I would venture to say, that we are happiest when we are consistent, and not very happy or comfortable when we are not.

So why wouldn’t we always be consistent?

Let’s first talk about our feelings. We feel what we feel, but we have been taught that we “should” feel certain ways in certain instances. We have been told that our feelings are “wrong.” But this is not the way we are built. What we feel just is and so if our feelings are deemed acceptable, that’s great, but if we have feelings that are wrong or unacceptable, we feel shame and guilt, we conclude we must be a bad person or must have something wrong with us. So instead of feeling our feelings freely, we develop filters and get ourselves all mixed up about our emotions.

You don’t really have a choice about what you feel. Feelings and emotion just happen. You can pretend you didn’t feel something, but suppressing your feelings causes all kinds of problems. So what IF that feeling you have is inappropriate?

Well, that’s something to think about. This is what your brain is for. You know how you feel, you know your own situation, you can think through the implications of what you decide to say or do.

We always have a better outcome when we think things through. Thinking is where we pass judgment and apply all those rules where society tells us how we should be. Our brain also allows us to notice things, like how we feel, and it processes and ponders all the implications of how we feel, whether how we feel is acceptable, if and what we should say about it, and if and what we should do about it.

Because you DO have a choice about what you say and what you do. And THIS is where we can apply the ideas of what is appropriate and what is not.

Personally, I think we would all get along so much better, and we would all understand each other better, if we were able to apply this perspective. Because owning our feelings, and being able to be HONEST about our feelings, will help us to understand each other. If we insist on making the feelings of others “wrong” we will continue the judgment and resulting arguments, and never get anywhere.

So, pay attention to situations, and notice when we are not allowing someone to express their feelings, even if we think they are inappropriate. Instead, focus on what that person is saying or, more importantly, DOING and whether what they DO is appropriate or not.

How do we decide if someone’s actions are appropriate or not?

This is not always simple. But it has to do with whether they are imposing their will on another in a way that causes harm. This is not simple, because we don’t all feel or want the same things, so there are opposing forces at work.

But there are some straightforward examples.

And here’s a simple, but really difficult example that illustrates this exactly. Challenge yourself to take in this example without judgment, notice how you are judging feelings, then notice the thinking/processing, and notice the ABSENCE of inappropriate or harmful behavior.

Remember, I said this is a DIFFICULT one:

Watch this video at this link

Notice how Todd says, “no matter what we say or do, people are going to hate us anyway.”

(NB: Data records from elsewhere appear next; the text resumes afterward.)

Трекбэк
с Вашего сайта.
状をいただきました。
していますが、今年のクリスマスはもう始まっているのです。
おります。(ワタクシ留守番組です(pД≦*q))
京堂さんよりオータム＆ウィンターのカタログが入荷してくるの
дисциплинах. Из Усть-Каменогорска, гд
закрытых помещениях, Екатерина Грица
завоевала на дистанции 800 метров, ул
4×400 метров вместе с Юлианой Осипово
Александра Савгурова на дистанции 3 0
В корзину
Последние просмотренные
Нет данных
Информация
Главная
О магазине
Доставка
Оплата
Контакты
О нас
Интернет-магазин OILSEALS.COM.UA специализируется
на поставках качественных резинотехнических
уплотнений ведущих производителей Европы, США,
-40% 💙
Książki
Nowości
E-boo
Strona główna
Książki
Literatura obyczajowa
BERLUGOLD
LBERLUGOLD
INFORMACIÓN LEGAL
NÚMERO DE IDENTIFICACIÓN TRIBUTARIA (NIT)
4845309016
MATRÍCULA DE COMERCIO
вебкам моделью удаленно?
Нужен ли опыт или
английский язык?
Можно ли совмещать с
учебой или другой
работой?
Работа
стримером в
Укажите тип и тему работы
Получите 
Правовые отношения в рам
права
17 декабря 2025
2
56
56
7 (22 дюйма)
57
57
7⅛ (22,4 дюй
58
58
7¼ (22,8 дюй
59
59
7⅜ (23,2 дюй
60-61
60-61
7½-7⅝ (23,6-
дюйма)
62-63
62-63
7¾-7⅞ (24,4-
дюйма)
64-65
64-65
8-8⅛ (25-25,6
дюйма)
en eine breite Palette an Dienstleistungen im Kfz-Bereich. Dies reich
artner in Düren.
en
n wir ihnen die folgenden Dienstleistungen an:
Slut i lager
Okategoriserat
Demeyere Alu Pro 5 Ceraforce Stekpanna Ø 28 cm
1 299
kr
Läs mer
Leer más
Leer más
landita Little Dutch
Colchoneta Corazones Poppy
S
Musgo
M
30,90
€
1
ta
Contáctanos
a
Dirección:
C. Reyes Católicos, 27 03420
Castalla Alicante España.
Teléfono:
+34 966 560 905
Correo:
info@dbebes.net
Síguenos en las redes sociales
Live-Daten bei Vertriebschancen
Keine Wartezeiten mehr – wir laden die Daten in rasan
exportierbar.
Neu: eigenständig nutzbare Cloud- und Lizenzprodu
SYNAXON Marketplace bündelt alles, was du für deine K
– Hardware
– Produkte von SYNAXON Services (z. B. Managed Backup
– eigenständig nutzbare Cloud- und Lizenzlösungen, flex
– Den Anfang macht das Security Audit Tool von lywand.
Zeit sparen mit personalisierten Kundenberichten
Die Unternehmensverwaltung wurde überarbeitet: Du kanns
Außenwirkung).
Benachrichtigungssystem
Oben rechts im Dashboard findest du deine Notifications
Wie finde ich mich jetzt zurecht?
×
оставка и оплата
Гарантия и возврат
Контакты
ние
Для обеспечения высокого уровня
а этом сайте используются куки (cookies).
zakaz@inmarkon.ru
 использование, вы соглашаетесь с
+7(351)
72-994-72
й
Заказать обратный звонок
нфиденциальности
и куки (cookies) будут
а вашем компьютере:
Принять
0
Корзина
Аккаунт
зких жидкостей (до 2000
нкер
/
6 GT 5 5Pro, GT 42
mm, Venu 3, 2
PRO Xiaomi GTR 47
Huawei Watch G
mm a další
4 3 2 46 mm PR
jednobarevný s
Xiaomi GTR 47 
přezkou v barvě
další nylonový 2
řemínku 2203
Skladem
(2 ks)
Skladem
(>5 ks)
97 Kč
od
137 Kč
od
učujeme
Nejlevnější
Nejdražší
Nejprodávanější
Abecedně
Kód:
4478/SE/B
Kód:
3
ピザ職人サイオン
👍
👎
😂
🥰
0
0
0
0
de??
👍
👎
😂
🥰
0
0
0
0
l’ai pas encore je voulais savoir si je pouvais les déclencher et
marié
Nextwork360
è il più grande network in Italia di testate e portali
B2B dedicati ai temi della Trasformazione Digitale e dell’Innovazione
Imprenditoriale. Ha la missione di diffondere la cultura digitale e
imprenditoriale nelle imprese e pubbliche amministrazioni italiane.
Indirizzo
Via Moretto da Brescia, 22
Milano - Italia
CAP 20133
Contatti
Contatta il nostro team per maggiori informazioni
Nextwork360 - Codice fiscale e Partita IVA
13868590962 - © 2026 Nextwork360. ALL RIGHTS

Todd says he has never abused a child and never will. He totally owns his feelings, and he took a lot of time to think this through and process what those feelings mean, to him, to others, and to society. And he CHOOSES to communicate in an honest way, and CHOOSES to act in a way that will do no harm.

Yet we have a very difficult time knowing what to do with someone like Todd, because we consider his feelings to be bad. He knows that.  Is he a BAD person?

What you can say about Todd is that he is HONEST.  Think about this:  would you rather he hid his feelings, so you didn’t have to think about them?  Would you then think he was a “good” person since he has done nothing wrong?

Geez, if Todd can do this in his situation, can’t we all learn to embrace our feelings and work through them? Can’t we learn to allow others to do the same?

What if Todd’s situation is a lesson that each of us could embrace, which would help us all to be more real, more honest, and more caring about others?